À parte dos desmandos praticados por muitos senhores quando se tratava de cuidar da subsistência de seus escravos, há algumas referências bem interessantes que mostram o modo pelo qual as características das atividades econômicas regionalmente predominantes influenciavam a alimentação habitual que era fornecida aos cativos.
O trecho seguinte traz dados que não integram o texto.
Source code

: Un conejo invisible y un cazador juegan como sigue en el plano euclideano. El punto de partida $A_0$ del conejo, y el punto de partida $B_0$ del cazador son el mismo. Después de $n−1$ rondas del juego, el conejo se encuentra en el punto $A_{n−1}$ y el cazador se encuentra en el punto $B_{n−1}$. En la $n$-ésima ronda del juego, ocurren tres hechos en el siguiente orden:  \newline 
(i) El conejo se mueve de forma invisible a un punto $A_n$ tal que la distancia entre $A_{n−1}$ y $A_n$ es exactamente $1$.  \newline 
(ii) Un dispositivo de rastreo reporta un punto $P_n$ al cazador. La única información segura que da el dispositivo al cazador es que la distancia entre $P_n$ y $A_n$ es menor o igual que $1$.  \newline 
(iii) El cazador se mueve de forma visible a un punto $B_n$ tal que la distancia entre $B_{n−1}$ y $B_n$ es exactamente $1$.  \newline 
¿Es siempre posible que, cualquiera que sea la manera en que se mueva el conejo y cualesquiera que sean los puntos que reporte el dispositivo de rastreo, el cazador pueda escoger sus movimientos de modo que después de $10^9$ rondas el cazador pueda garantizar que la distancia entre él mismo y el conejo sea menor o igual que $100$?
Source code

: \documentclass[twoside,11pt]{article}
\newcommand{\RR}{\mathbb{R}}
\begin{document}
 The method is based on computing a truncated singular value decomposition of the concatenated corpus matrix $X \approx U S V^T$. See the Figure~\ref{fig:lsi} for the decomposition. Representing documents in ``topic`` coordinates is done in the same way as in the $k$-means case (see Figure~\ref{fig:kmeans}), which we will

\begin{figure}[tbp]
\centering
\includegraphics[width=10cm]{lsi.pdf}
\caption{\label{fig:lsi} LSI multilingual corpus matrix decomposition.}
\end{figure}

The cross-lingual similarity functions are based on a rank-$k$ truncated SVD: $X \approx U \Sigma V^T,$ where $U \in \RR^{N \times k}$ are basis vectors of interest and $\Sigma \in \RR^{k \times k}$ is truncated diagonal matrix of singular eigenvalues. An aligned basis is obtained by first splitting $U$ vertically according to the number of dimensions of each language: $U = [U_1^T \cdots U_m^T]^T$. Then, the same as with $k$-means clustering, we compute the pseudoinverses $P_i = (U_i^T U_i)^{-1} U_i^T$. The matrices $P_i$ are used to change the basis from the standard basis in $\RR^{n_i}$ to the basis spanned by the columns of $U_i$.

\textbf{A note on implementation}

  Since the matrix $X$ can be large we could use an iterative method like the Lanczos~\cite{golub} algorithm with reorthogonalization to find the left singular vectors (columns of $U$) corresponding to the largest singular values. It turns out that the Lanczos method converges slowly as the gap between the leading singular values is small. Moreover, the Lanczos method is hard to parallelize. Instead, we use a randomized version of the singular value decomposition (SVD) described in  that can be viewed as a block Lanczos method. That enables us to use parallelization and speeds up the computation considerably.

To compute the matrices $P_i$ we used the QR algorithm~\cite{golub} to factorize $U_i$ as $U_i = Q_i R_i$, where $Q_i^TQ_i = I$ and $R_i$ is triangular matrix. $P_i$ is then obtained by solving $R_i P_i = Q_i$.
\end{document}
É isso que veremos a seguir.
a) Alimentação dos escravos em áreas de pecuária no Nordeste
Neste trechinho que é parte da obra publicada por Antonil em 1711, somos informados de que era usual, nas áreas de pecuária de corte do Nordeste brasileiro, que sobras de carne fossem destinadas aos escravos:
"... comumente os negros, que são um número muito grande nas cidades, vivem de fressuras, bofes, e tripas, sangue e mais fato das reses." (¹)
b) Alimentação dos escravos no Sul do Brasil
Curiosamente, um fenômeno semelhante ao anterior ocorria no extremo sul do Brasil, já no início da segunda década do século XIX, conforme se depreende deste relato feito por Auguste de Saint-Hilaire, embora a abundância de carne fizesse, quase sempre, que não apenas as sobras ficassem com os escravos:
"Pernoitei numa estância, cujo proprietário estava ausente, e onde só encontrei um negro. Esse homem alimentava-se apenas de carne, sem farinha e sem pão, como sucede a todos os escravos nesta região." (²)
c) Alimentação dos escravos em área do Sudeste
Finalmente, no Sudeste, área em que o café começava a afirmar-se como cultura de importância econômica em termos de exportação, os cultivos habituais de subsistência eram também destinados ao consumo dos escravos, ainda de acordo com Saint-Hilaire, que escreveu, em data próxima à da Independência, ao encontrar em um rancho de tropeiros um grupo de escravos que iam à fazenda onde deviam trabalhar:
"No rancho ainda permanecia um lote de negros e negras novos que um feitor conduzia a uma fazenda vizinha de Resende.
[...] Ontem ao anoitecer estenderam esteiras no chão e deitaram-se uns ao lado dos outros, envoltos em cobertores. Essa manhã receberam todos uma ração de feijão com farinha, cozida com carne-seca." (³)
Cabe aqui explicar que a farinha, provavelmente, era a de mandioca, embora farinha de milho também fosse bastante consumida; "negros novos" era como se usava denominar aos africanos recém-trazidos da África, e que não eram, portanto, "experientes" nas agruras da escravidão. Esses, que Saint-Hilaire encontrou, iriam, em pouco tempo, estrear no cenário da maior desgraça que já ocorreu ao Brasil.
Escravos recém-trazidos da África (conhecidos, na época, como "negros novos"), de acordo com M. Rugendas (⁴) |
(1) ANTONIL, André João (ANDREONI, Giovanni Antonio). Cultura e Opulência do Brasil por Suas Drogas e Minas. Lisboa: Oficina Real Deslandesiana, 1711, pp. 187 e 188.
(2) SAINT-HILAIRE, A. Viagem ao Rio Grande do Sul. Brasília: Senado Federal, 2002, p. 138.
(3) Idem. Segunda Viagem a São Paulo e Quadro Histórico da Província de São Paulo. Brasília: Ed. Senado Federal, 2002, p. 125.
(4) O original pertence à Biblioteca Nacional; a imagem foi editada para facilitar a visualização neste blog.